Look below for the line that contains "Picture 1: xy, xz, yz;" and the line that contains "Picture 3: Row", then restate both of them and every line in between, exactly. No picture goes in the copy.

----

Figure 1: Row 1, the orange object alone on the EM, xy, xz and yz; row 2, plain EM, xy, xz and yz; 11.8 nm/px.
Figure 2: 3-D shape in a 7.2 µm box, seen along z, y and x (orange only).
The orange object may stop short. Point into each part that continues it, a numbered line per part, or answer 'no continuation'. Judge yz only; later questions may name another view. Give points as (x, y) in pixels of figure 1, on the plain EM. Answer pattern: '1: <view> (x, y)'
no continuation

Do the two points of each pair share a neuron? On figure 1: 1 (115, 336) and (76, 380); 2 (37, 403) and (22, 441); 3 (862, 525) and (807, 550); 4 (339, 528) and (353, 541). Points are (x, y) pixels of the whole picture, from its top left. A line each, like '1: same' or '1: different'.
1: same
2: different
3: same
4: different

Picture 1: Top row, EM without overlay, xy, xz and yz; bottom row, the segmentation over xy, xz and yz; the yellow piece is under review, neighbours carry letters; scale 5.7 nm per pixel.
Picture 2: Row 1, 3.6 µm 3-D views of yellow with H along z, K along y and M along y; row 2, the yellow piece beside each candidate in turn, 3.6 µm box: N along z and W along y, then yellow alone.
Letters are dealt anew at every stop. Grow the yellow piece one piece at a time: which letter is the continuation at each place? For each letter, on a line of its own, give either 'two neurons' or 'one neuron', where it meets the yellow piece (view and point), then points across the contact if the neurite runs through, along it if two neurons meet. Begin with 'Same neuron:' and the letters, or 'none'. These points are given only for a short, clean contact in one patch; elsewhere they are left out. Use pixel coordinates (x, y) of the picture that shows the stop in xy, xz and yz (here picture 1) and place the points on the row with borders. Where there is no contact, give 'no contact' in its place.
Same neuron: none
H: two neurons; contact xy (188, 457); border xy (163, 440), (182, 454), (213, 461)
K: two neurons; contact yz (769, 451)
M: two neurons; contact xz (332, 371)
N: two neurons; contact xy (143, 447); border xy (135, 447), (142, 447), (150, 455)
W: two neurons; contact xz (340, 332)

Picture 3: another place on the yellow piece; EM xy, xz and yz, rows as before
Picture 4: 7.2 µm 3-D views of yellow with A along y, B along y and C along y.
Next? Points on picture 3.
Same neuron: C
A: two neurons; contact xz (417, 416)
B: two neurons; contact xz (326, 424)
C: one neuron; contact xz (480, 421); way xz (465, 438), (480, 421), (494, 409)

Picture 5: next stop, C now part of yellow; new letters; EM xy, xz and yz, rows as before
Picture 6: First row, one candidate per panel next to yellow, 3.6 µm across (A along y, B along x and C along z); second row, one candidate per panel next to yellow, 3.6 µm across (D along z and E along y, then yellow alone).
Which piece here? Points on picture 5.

----

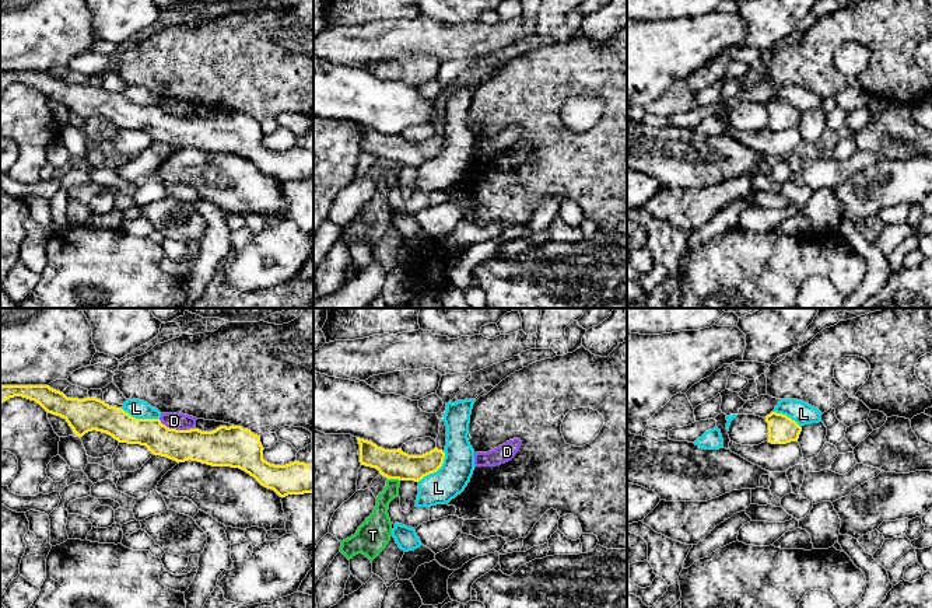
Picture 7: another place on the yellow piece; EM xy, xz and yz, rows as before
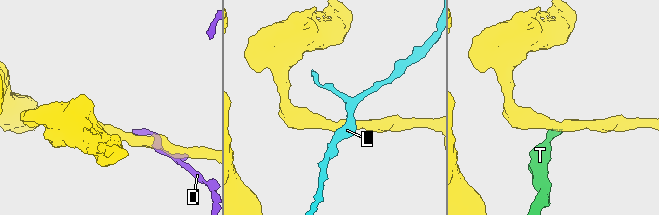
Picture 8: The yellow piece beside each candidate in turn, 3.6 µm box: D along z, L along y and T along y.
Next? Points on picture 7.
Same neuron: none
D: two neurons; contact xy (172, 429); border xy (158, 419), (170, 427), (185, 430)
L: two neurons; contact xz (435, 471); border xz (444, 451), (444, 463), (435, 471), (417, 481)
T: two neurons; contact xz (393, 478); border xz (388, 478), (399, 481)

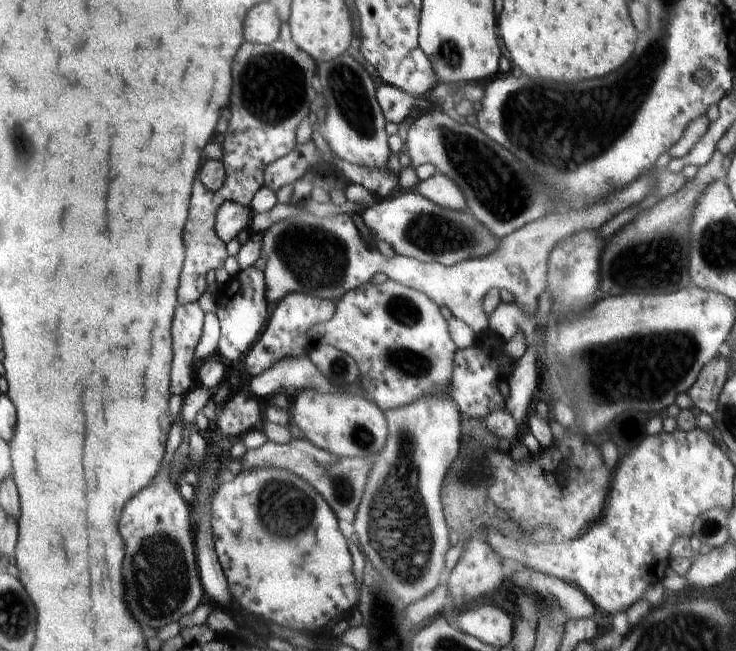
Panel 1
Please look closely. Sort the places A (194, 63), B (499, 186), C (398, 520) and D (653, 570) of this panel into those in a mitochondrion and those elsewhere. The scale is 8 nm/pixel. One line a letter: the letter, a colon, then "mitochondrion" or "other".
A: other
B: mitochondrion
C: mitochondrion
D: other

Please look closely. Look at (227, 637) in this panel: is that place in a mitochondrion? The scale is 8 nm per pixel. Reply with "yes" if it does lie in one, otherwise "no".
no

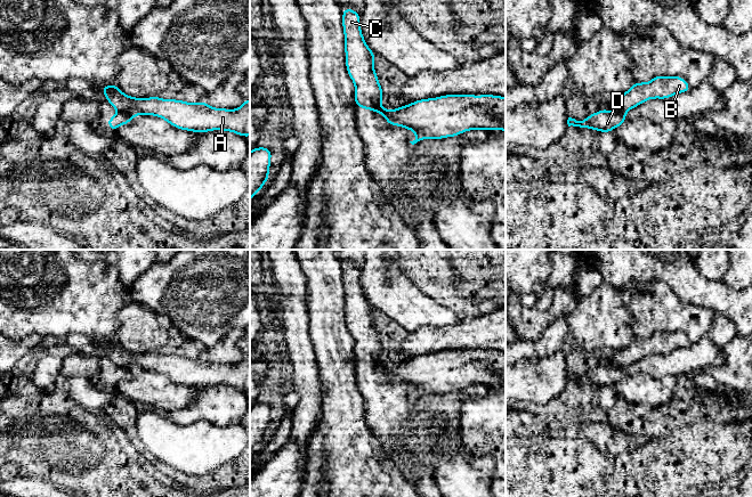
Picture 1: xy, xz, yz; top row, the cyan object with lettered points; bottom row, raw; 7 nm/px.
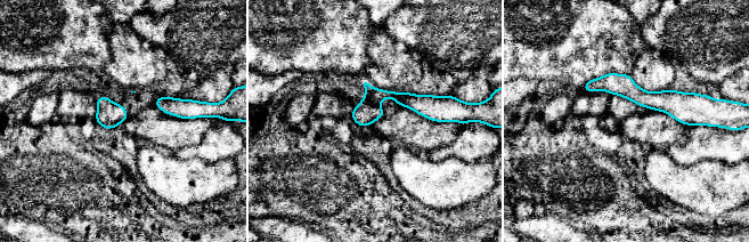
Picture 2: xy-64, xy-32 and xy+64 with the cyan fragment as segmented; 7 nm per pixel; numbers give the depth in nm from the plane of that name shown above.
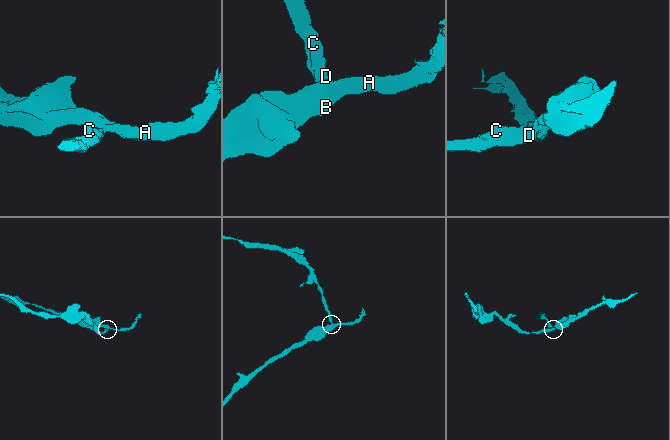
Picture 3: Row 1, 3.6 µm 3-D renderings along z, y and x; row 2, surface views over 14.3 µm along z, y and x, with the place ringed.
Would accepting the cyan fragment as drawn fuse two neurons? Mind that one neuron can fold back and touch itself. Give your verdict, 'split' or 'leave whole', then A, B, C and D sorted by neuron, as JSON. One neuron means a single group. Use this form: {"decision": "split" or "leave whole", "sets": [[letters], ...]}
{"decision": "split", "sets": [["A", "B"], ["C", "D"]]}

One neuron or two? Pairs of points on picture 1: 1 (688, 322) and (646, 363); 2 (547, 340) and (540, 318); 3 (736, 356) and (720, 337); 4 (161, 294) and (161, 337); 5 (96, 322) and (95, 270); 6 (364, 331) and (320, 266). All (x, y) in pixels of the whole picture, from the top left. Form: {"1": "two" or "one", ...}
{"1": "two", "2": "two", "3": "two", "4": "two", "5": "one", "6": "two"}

----

=== Reply to the task ===
Picture 1: xy, xz, yz; top row, the cyan object with lettered points; bottom row, raw; 7 nm/px.
Picture 2: xy-64, xy-32 and xy+64 with the cyan fragment as segmented; 7 nm per pixel; numbers give the depth in nm from the plane of that name shown above.
Picture 3: Row 1, 3.6 µm 3-D renderings along z, y and x; row 2, surface views over 14.3 µm along z, y and x, with the place ringed.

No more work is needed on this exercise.